A Brazilian national was reported missing after an ambush north of Baghdad by rebels who killed a Briton and his Iraqi colleague.
PHOTO: AFP
Insurgents intensified their intimidation campaign as the Al-Qaeda linked Army of Ansar al-Sunna released footage purporting to show the execution of two Iraqis working for a US company on preparations for the vote.
The latest gruesome displays followed a seven-car bomb rampage around the country on Wednesday that claimed the lives of 20 people and targeted the country's army and police, who have lost more than 1,300 men to insurgent attacks.
Rebels are betting a wave of bloodshed will discredit the coun-try's first free elections in half a century and the first since the downfall of former president Saddam Hussein's regime in April 2003.
Meanwhile, China was counting on an association of Muslim clerics, with reputed links to the insur-gency, to save their eight nationals held hostage, as the deadline for their execution neared.
Diplomats from China's embassy in Baghdad were in talks with the Committee of Muslim Scholars and its chairman Harith Al-Dhari, who helped in the release of seven Chinese taken hostage last April, the Xinhua news agency said.

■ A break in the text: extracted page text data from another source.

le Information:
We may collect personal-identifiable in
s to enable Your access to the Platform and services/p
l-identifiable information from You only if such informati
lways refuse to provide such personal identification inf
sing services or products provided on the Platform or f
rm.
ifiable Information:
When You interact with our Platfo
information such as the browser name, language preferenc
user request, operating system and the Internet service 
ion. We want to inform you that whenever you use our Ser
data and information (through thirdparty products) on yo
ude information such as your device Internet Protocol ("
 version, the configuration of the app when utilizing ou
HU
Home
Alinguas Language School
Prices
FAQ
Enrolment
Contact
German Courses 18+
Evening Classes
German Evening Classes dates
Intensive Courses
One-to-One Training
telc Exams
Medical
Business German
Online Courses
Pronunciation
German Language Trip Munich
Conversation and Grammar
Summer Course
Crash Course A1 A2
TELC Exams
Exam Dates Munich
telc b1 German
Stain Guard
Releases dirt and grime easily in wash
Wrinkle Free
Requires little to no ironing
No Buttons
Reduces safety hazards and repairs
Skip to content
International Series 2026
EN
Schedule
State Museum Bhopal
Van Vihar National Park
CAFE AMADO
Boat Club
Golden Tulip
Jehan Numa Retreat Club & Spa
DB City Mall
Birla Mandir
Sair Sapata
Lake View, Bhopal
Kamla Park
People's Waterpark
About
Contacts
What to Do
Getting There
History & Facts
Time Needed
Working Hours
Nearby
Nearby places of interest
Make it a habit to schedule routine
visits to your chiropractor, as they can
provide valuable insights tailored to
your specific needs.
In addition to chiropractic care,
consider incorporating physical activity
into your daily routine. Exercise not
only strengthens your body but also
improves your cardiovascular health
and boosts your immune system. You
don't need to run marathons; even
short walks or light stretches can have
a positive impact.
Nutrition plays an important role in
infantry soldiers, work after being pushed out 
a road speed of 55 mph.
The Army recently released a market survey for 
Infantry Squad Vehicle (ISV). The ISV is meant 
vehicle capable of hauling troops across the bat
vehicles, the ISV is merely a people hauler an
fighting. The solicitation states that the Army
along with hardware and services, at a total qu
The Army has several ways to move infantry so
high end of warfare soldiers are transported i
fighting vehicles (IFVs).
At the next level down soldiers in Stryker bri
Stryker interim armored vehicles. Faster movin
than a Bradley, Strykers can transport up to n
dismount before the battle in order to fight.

"All of the Iraqi people know the attitude of the Chinese people toward the Iraqi issue, and I am optimistic that the kidnapped Chinese will be released soon," the chairman said in Baghdad.
"As long as the kidnappers claim themselves to be an Islamic party, I feel that the lives of the kidnapped are not in danger," he said.
Dhari's organization issued a statement "calling on all the kidnapping powers to release all those held hostage in Iraq" to mark the Muslim feast of Eid al-Adhha.
Kidnappers released footage on Tuesday to the Arabic news channel al-Jazeera of the eight hostages holding Chinese passports and standing against a mud brick wall flanked by two masked gunmen.
They were seized last week as they made their way to Jordan.
The US military confirmed a Brazilian national went missing during a rebel ambush that killed a Briton and his Iraqi colleague.
The statement came after British firm Janusian Security Risk Man-agement announced that a Briton and an Iraqi employee were shot dead on Wednesday near Baiji, and that a third foreigner went missing.
Playing on the fear factor ahead of elections, the Army of Ansar al-Sunna posted video footage on its Web site on Wednesday, showing two men it claimed were setting up Internet systems for the vote being shot in the head.
The chairman of Iraq's Independent Electoral Commission, Abdul Hussein Hendawi, however, said that he had no information about the executions.